Humans were a fascinating, puzzling, incomprehensible lot. People-watching had always been one of his favourite hobbies. He watched a horse clop across the road, its owner dashing after it. He watched couples wander down the street, gazing besottedly at each other. He watched a little girl dash into a toy store across the street, father in tow.
And he watched the local butcher exit his store, rubbing his temples dejectedly. He leant heavily on the door, bloodstained apron somehow even more wrinkled than ever. Tears shone in his eyes, bright enough that the angel could see it from across the street.
The butcher- Henry- was a good man. A kind man, with a sweet wife and a little daughter. His job may have been slaughtering animals, but he treated the task with the reverence it deserved. He considered each cow, each chicken, each pig, sacred, and sent them to sleep as painlessly as he could. Aziraphale had a soft spot for him.

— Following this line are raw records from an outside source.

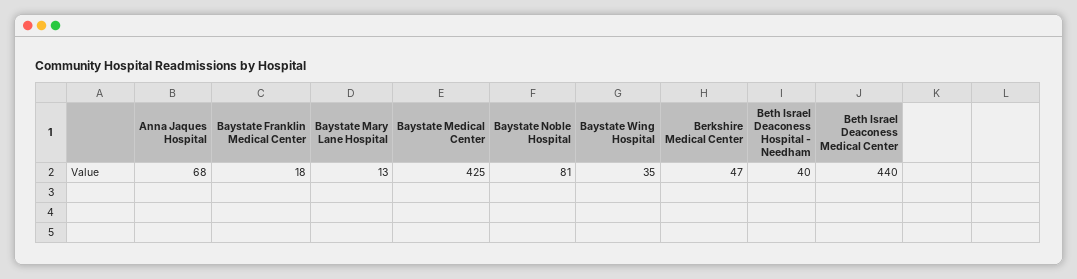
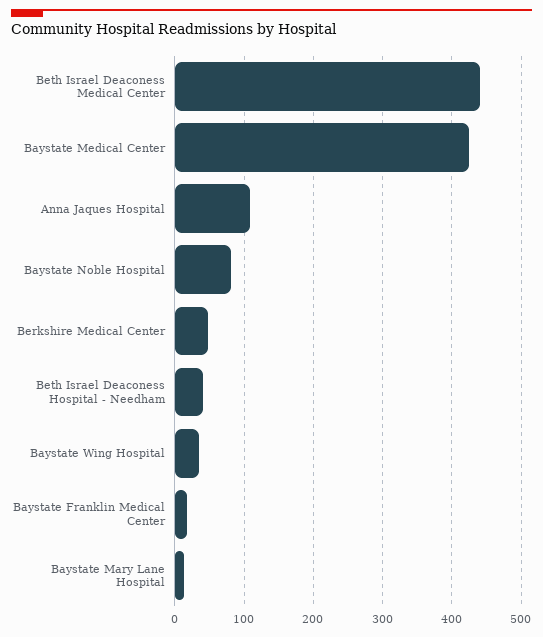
  {
-   "Anna Jaques Hospital": 68,
+   "Anna Jaques Hospital": 110,
    "Baystate Franklin Medical Center": 18,
    "Baystate Mary Lane Hospital": 13,
    "Baystate Medical Center": 425,
    "Baystate Noble Hospital": 81,
    "Baystate Wing Hospital": 35,
    "Berkshire Medical Center": 47,
    "Beth Israel Deaconess Hospital - Needham": 40,
    "Beth Israel Deaconess Medical Center": 440
  }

In an alcohol-ridden daze, he reached his senses out towards him, trying to find out what was wrong. It turned out that his larder had been infested with rats, and he had lost all his work from the previous few months. He’d been left with a cupboard full of half-eaten meat, and a horde of angry customers. And a daughter who was just about to enter school- and now would likely have to work instead.
Henry’s grief was so potent that Aziraphale hardly had to use his Grace to be bowled over by it. Tears sprung to the angel’s eyes, unbidden. (He’d always gotten mopey when drunk.)
What was he supposed to do? With the wave of a hand, Aziraphale replaced all the unusable meat with the finest, freshest he could muster. He shut the curtains, smiling a little self-satisfactorily at a job well done.
And it certainly was well done! After nearly keeling over from shock after he opened his larder, Henry sent a quick prayer to Whoever had helped him. (Aziraphale received the prayer, and promptly tucked it safely into his heart where he kept them all.) He proceeded to receive the best reviews he had ever gotten in his decades of running his business, and went on to prosper. And, of course, his daughter got to go to school.
All in a day’s work for the angel.
There was only a slight, tiny, practically minuscule problem. What had Aziraphale done with the half-eaten meat?
The first person to find the answer to that question was poor Elizabeth Crouch, who got a nasty surprise when she was out making soap on her front porch. Red, bloody meat was raining from the sky- and it looked like someone had already taken bites out of it.
Kentucky was abuzz with amateur sleuths trying to solve the mystery- but no one would have suspected angelic intervention. The instant Aziraphale saw the chunks of meat littering the streets, he packed up and practically fled, tail between his legs.
Regardless of how fast he ran, somehow, Heaven’s exceptionally inefficient bureaucracy caught up to him- he opened his bookshop door to an unexpected guest. Gabriel’s plastic smile had been replaced with the only genuine expression he could muster, a thunderous scowl. After being given a thorough reprimand (bollocking), he’d been sent to Heaven to write a report on why exactly he had done the wrong thing, and go through enough training courses to have him tearing out his feathers in frustration.
High school detention had actually been one of Heaven’s.
Aziraphale gazed moodily into his once-again empty glass, as Crowley choked on his own laughter.
But, of course, when the angel felt an arm on his thigh, he snapped his attention onto the demon, wine glass forgotten. With what looked like a Herculean effort, Crowley’s laughter subsided, replaced by that smile Aziraphale treasured more than anything else in the world. The soft, open, genuine smile- not his Tempter smile, or his pained smile, or the smile he wore when he didn’t want to talk about something. The smile that actually meant joy.
So Aziraphale smiled back. And it was as easy as anything.